Menpar menegaskan kekuatan fundamental pariwisata Indonesia sebagai negara kepulauan dengan lebih dari 17.000 pulau, keanekaragaman hayati tinggi, serta lebih dari 6.100 desa wisata, lima di antaranya diakui sebagai desa wisata terbaik dunia oleh UN Tourism. Indonesia juga memiliki 12 UNESCO Global Geopark, 10 Situs Warisan Dunia, dan 16 warisan budaya takbenda UNESCO.
“Hal ini menegaskan bahwa pariwisata Indonesia bukan sekadar tentang satu destinasi, melainkan sebuah ekosistem yang terbentang dalam berbagai lapisan geografi, budaya, alam, dan masyarakatnya,” kata Menteri Pariwisata Widiyanti.
Pemerintah saat ini memfokuskan pembangunan pada pariwisata berkelanjutan dan pemberdayaan masyarakat di 13 destinasi utama, sembari membuka ruang bagi daerah dan pelaku industri untuk mengembangkan destinasi lain secara mandiri.
“Visi kami tidak hanya menarik kunjungan wisatawan, tetapi juga mendorong pertumbuhan ekonomi yang inklusif dan memastikan peluang yang adil bagi seluruh masyarakat,” ujarnya.
Sepanjang 2025, kinerja pariwisata menunjukkan hasil positif. Kunjungan wisatawan mancanegara diproyeksikan mencapai 15,34 juta, melampaui target 15 juta. Rata-rata pengeluaran wisatawan internasional meningkat menjadi 1.259 dolar AS, mendorong devisa pariwisata hingga 18,53 miliar dolar AS. Sektor ini juga menyerap 25,91 juta tenaga kerja dan ditargetkan meningkat menjadi 26,53 juta pada 2026.

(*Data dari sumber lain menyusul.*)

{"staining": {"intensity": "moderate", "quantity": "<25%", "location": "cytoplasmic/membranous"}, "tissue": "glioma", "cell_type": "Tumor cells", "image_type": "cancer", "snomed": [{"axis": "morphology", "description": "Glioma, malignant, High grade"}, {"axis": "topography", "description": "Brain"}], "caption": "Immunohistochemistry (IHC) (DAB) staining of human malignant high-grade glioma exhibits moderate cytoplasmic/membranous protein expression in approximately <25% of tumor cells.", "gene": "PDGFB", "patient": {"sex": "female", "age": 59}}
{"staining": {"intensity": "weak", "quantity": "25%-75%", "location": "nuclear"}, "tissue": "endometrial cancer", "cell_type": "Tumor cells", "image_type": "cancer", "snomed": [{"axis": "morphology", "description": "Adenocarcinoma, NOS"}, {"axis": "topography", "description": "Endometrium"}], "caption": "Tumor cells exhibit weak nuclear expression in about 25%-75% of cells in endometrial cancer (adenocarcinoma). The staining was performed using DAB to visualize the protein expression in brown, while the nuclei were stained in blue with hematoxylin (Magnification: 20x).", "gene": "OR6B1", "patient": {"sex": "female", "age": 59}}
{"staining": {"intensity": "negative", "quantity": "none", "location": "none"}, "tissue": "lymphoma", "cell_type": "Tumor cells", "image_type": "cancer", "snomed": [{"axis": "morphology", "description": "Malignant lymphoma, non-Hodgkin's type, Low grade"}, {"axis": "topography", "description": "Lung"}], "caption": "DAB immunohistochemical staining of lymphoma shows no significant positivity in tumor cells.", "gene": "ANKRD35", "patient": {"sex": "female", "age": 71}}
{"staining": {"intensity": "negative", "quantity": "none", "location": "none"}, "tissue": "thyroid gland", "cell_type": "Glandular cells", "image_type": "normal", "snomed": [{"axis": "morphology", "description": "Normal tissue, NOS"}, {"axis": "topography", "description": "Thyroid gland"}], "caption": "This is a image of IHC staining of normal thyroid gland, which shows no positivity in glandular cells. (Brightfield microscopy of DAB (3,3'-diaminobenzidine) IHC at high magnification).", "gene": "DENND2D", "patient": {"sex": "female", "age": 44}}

Di tingkat ASEAN, Indonesia menempati peringkat kelima dari sisi jumlah kunjungan, namun berada di posisi kedua tertinggi dari sisi pertumbuhan. Menpar menekankan pentingnya perbandingan data yang setara antarnegara.
“Jika kita membandingkan dengan Malaysia, misalnya, kita perlu mengecualikan data ekskursionis, yakni pelancong yang hanya melintas singkat untuk kebutuhan harian. Dengan perbandingan yang setara, pertumbuhan Indonesia sangat kompetitif,” katanya.
Menghadapi 2026, Kementerian Pariwisata menyiapkan lima program unggulan, meliputi penguatan keamanan, pengembangan desa wisata, paket wisata tematik, Event by Indonesia, serta penerapan Tourism 5.0 berbasis teknologi. Pengembangan juga diperluas ke sektor seni, desain, dan tekstil untuk menjangkau wisatawan kelas atas.
Menpar turut menyoroti tantangan utama, seperti konektivitas, kebijakan visa, pengelolaan lingkungan dan keamanan, manajemen pengunjung, serta ketersediaan tenaga kerja bersertifikat.
“Saat ini kami melaksanakan program upskilling tahunan untuk meningkatkan kapasitas sumber daya manusia pariwisata,” kata Menteri Pariwisata Widiyanti.
Ia optimistis pariwisata Indonesia akan tumbuh berkelanjutan melalui kolaborasi lintas sektor.
“Pariwisata harus menjadi kekuatan bersama yang menghadirkan kesejahteraan dan kebanggaan nasional,” tutupnya.